PM2.5-mediated photochemical reaction of typical toluene in real air matrix with identification of products by isotopic tracing and FT-ICR MS

The sight into photoconversion of toluene, a ubiquitous typical pollutant, attentively by the involvement of PM2.5 in the real air environment is crucial for controlling haze pollution. Compared with the large-size PM2.5 on normal day (PM2.5-ND), the PM2.5 on haze day (PM2.5-HD) formed of small particle agglomerates featured greater oxidation capability, evidenced by the valence distribution of sulfur species.
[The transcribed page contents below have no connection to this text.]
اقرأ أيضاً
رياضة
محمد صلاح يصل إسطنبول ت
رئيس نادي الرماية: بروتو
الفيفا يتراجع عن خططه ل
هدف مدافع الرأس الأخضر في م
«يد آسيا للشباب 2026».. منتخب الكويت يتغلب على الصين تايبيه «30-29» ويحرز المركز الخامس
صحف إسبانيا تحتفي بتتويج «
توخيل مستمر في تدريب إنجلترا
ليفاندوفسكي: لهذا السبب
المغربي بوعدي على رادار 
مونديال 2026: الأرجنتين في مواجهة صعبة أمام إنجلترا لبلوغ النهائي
Notably, PM2.5-HD had abundant O₂⁻• and •OH and participated in the photochemical reaction of toluene, giving it a greater toluene conversion with a first-order kinetic rate constant of 0.4 d⁻¹ on haze day than on normal day (0.2 d⁻¹). During the toluene photoconversion, isotopic labelling traced small molecules including benzene and newfound pentane, ethylbenzene, 1,3,8-p-menthatriene and 4-methyl-1-pentanone benzene that could be formed by methyl breakage, ring opening, fragmentation reforming and addition reaction of toluene. Given ADMET properties, 1,3,8-p-menthatriene was assigned high priority since it had poor metabolism, low excretion and severe toxicity, while benzene and 4-methyl-1-pentanone benzene should also be noticeable. FT-ICR MS results indicated that toluene could create multiple macromolecular products that are more sensitive to SOA generation in haze air matrix with broader carbon number and O/C, more oxygenated substitution with CHO/CHON occupying by 81.4%, lower DBEₐᵥₑᵣₐgₑ at 4.66 and higher OSC‾ at −1.60 than normal air matrix. Accordingly, a photochemical reaction mechanism for toluene in real air atmosphere was proposed. The stronger oxidation property of PM2.5 not only facilitated toluene to generate small molecules but also boosted the conversion of intermediates to oxygenated macromolecular products, contributing to the formation of SOA.